**Supplied data:**

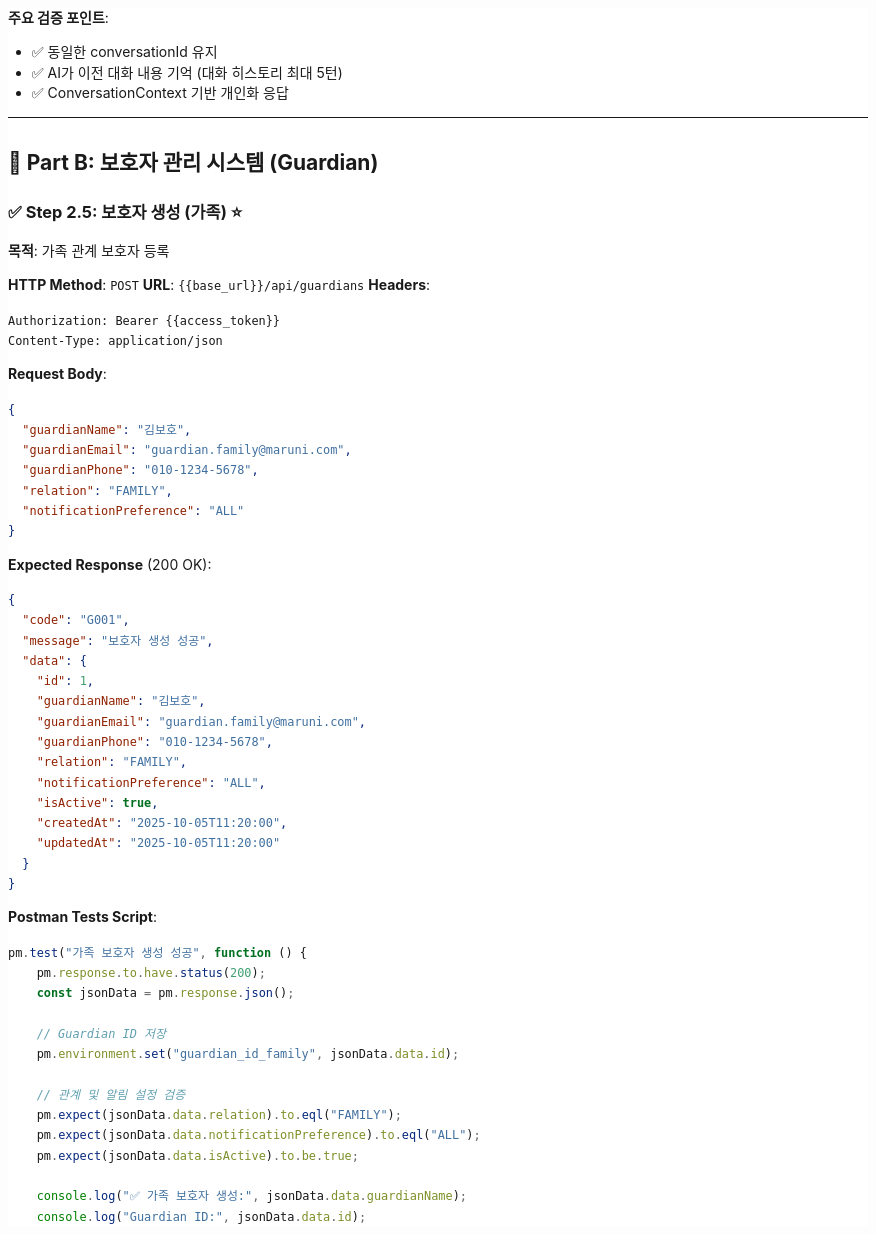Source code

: **주요 검증 포인트**:
- ✅ 동일한 conversationId 유지
- ✅ AI가 이전 대화 내용 기억 (대화 히스토리 최대 5턴)
- ✅ ConversationContext 기반 개인화 응답

---

## 📝 Part B: 보호자 관리 시스템 (Guardian)

### ✅ Step 2.5: 보호자 생성 (가족) ⭐

**목적**: 가족 관계 보호자 등록

**HTTP Method**: `POST`
**URL**: `{{base_url}}/api/guardians`
**Headers**:
```
Authorization: Bearer {{access_token}}
Content-Type: application/json
```

**Request Body**:
```json
{
  "guardianName": "김보호",
  "guardianEmail": "guardian.family@maruni.com",
  "guardianPhone": "010-1234-5678",
  "relation": "FAMILY",
  "notificationPreference": "ALL"
}
```

**Expected Response** (200 OK):
```json
{
  "code": "G001",
  "message": "보호자 생성 성공",
  "data": {
    "id": 1,
    "guardianName": "김보호",
    "guardianEmail": "guardian.family@maruni.com",
    "guardianPhone": "010-1234-5678",
    "relation": "FAMILY",
    "notificationPreference": "ALL",
    "isActive": true,
    "createdAt": "2025-10-05T11:20:00",
    "updatedAt": "2025-10-05T11:20:00"
  }
}
```

**Postman Tests Script**:
```javascript
pm.test("가족 보호자 생성 성공", function () {
    pm.response.to.have.status(200);
    const jsonData = pm.response.json();

    // Guardian ID 저장
    pm.environment.set("guardian_id_family", jsonData.data.id);

    // 관계 및 알림 설정 검증
    pm.expect(jsonData.data.relation).to.eql("FAMILY");
    pm.expect(jsonData.data.notificationPreference).to.eql("ALL");
    pm.expect(jsonData.data.isActive).to.be.true;

    console.log("✅ 가족 보호자 생성:", jsonData.data.guardianName);
    console.log("Guardian ID:", jsonData.data.id);
```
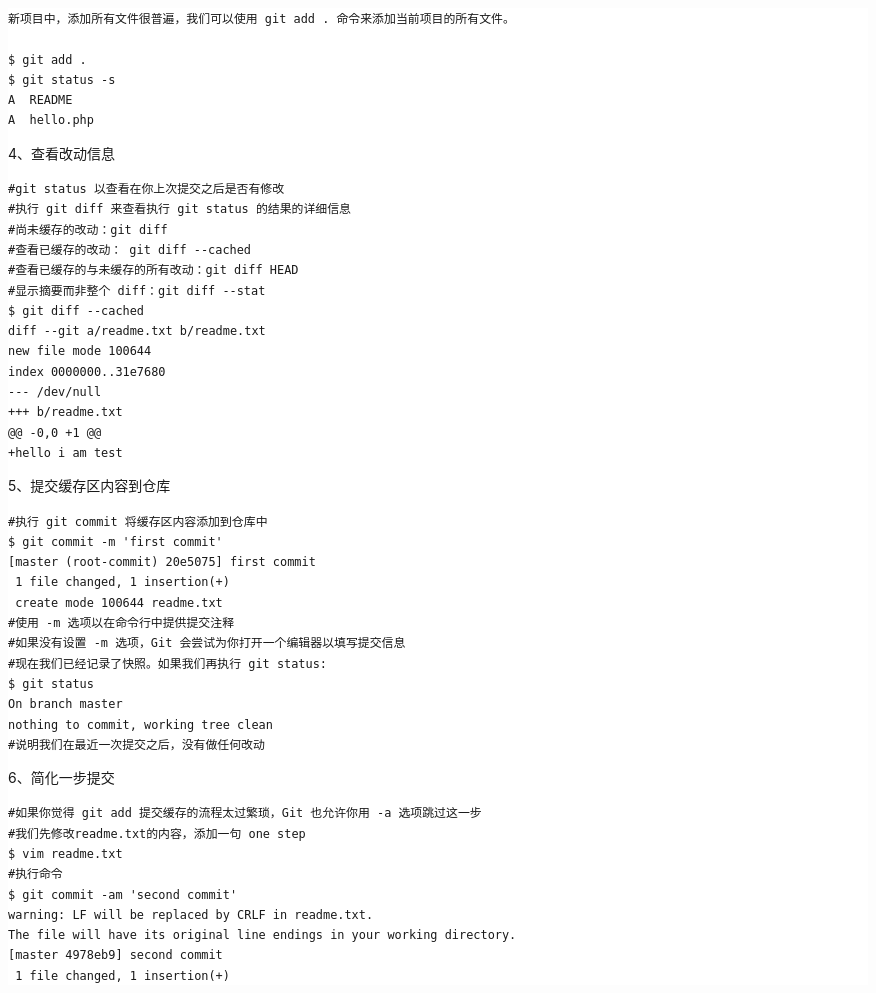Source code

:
 ```
新项目中，添加所有文件很普遍，我们可以使用 git add . 命令来添加当前项目的所有文件。

$ git add .
$ git status -s
A  README
A  hello.php
```

4、查看改动信息

```
#git status 以查看在你上次提交之后是否有修改
#执行 git diff 来查看执行 git status 的结果的详细信息
#尚未缓存的改动：git diff
#查看已缓存的改动： git diff --cached
#查看已缓存的与未缓存的所有改动：git diff HEAD
#显示摘要而非整个 diff：git diff --stat
$ git diff --cached
diff --git a/readme.txt b/readme.txt
new file mode 100644
index 0000000..31e7680
--- /dev/null
+++ b/readme.txt
@@ -0,0 +1 @@
+hello i am test
```

5、提交缓存区内容到仓库

```
#执行 git commit 将缓存区内容添加到仓库中
$ git commit -m 'first commit'
[master (root-commit) 20e5075] first commit
 1 file changed, 1 insertion(+)
 create mode 100644 readme.txt
#使用 -m 选项以在命令行中提供提交注释
#如果没有设置 -m 选项，Git 会尝试为你打开一个编辑器以填写提交信息
#现在我们已经记录了快照。如果我们再执行 git status:
$ git status
On branch master
nothing to commit, working tree clean
#说明我们在最近一次提交之后，没有做任何改动
```

6、简化一步提交

```
#如果你觉得 git add 提交缓存的流程太过繁琐，Git 也允许你用 -a 选项跳过这一步
#我们先修改readme.txt的内容，添加一句 one step
$ vim readme.txt
#执行命令
$ git commit -am 'second commit'
warning: LF will be replaced by CRLF in readme.txt.
The file will have its original line endings in your working directory.
[master 4978eb9] second commit
 1 file changed, 1 insertion(+)
```
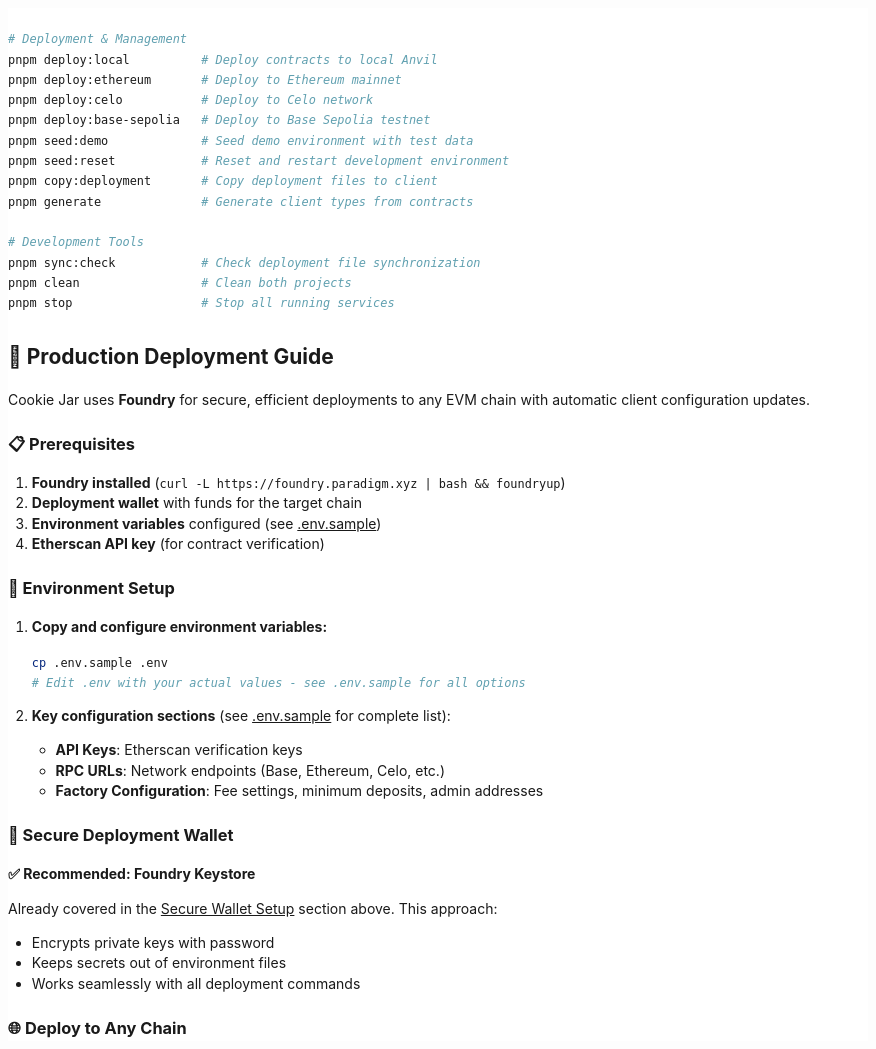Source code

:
 ```bash

# Deployment & Management
pnpm deploy:local          # Deploy contracts to local Anvil
pnpm deploy:ethereum       # Deploy to Ethereum mainnet
pnpm deploy:celo           # Deploy to Celo network
pnpm deploy:base-sepolia   # Deploy to Base Sepolia testnet
pnpm seed:demo             # Seed demo environment with test data
pnpm seed:reset            # Reset and restart development environment
pnpm copy:deployment       # Copy deployment files to client
pnpm generate              # Generate client types from contracts

# Development Tools
pnpm sync:check            # Check deployment file synchronization
pnpm clean                 # Clean both projects
pnpm stop                  # Stop all running services
```

## 🚀 Production Deployment Guide

Cookie Jar uses **Foundry** for secure, efficient deployments to any EVM chain with automatic client configuration updates.

### **📋 Prerequisites**

1. **Foundry installed** (`curl -L https://foundry.paradigm.xyz | bash && foundryup`)
2. **Deployment wallet** with funds for the target chain  
3. **Environment variables** configured (see [.env.sample](.env.sample))
4. **Etherscan API key** (for contract verification)

### **🔧 Environment Setup**

1. **Copy and configure environment variables:**
   ```bash
   cp .env.sample .env
   # Edit .env with your actual values - see .env.sample for all options
   ```

2. **Key configuration sections** (see [.env.sample](.env.sample) for complete list):
   - **API Keys**: Etherscan verification keys
   - **RPC URLs**: Network endpoints (Base, Ethereum, Celo, etc.)
   - **Factory Configuration**: Fee settings, minimum deposits, admin addresses

### **🔐 Secure Deployment Wallet**

**✅ Recommended: Foundry Keystore**

Already covered in the [Secure Wallet Setup](#-secure-wallet-setup-production) section above. This approach:
- Encrypts private keys with password
- Keeps secrets out of environment files  
- Works seamlessly with all deployment commands

### **🌐 Deploy to Any Chain**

**Task details:** Look over the listing above. Pick out and copy every line that includes "commit".

**Written response:**
#执行 git commit 将缓存区内容添加到仓库中
$ git commit -m 'first commit'
[master (root-commit) 20e5075] first commit
nothing to commit, working tree clean
$ git commit -am 'second commit'
[master 4978eb9] second commit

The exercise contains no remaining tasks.